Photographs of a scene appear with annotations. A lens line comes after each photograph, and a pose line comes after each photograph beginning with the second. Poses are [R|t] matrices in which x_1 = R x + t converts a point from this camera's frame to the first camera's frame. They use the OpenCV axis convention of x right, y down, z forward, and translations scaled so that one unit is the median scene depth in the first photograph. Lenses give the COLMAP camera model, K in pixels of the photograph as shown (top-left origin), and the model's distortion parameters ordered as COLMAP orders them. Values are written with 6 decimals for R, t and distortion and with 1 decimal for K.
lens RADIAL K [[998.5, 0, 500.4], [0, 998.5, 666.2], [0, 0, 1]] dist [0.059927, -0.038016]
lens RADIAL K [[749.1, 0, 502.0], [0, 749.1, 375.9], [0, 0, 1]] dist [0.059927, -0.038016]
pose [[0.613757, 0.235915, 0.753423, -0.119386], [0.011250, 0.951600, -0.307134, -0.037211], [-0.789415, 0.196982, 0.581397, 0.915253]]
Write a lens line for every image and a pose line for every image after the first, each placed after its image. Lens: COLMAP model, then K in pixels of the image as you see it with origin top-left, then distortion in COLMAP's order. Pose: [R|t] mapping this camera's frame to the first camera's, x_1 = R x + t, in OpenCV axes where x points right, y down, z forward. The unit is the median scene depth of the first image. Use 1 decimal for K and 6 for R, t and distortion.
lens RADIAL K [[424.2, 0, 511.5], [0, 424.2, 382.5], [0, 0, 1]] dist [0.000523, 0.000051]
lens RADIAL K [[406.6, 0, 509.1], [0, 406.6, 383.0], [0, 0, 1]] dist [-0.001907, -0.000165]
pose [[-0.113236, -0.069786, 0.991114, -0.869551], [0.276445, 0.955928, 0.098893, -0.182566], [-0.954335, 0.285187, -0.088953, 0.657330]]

..............................

PROBLEM REQUIREMENTS
Rewrite the material, replacing "pose line" with "extrinsics line" and leaving everything else unchanged.

SOLUTION TO THE PROBLEM
Photographs of a scene appear with annotations. A lens line comes after each photograph, and a extrinsics line comes after each photograph beginning with the second. Poses are [R|t] matrices in which x_1 = R x + t converts a point from this camera's frame to the first camera's frame. They use the OpenCV axis convention of x right, y down, z forward, and translations scaled so that one unit is the median scene depth in the first photograph. Lenses give the COLMAP camera model, K in pixels of the photograph as shown (top-left origin), and the model's distortion parameters ordered as COLMAP orders them. Values are written with 6 decimals for R, t and distortion and with 1 decimal for K.
lens RADIAL K [[998.5, 0, 500.4], [0, 998.5, 666.2], [0, 0, 1]] dist [0.059927, -0.038016]
lens RADIAL K [[749.1, 0, 502.0], [0, 749.1, 375.9], [0, 0, 1]] dist [0.059927, -0.038016]
pose [[0.613757, 0.235915, 0.753423, -0.119386], [0.011250, 0.951600, -0.307134, -0.037211], [-0.789415, 0.196982, 0.581397, 0.915253]]
Write a lens line for every image and a extrinsics line for every image after the first, each placed after its image. Lens: COLMAP model, then K in pixels of the image as you see it with origin top-left, then distortion in COLMAP's order. Pose: [R|t] mapping this camera's frame to the first camera's, x_1 = R x + t, in OpenCV axes where x points right, y down, z forward. The unit is the median scene depth of the first image. Use 1 decimal for K and 6 for R, t and distortion.
lens RADIAL K [[424.2, 0, 511.5], [0, 424.2, 382.5], [0, 0, 1]] dist [0.000523, 0.000051]
lens RADIAL K [[406.6, 0, 509.1], [0, 406.6, 383.0], [0, 0, 1]] dist [-0.001907, -0.000165]
pose [[-0.113236, -0.069786, 0.991114, -0.869551], [0.276445, 0.955928, 0.098893, -0.182566], [-0.954335, 0.285187, -0.088953, 0.657330]]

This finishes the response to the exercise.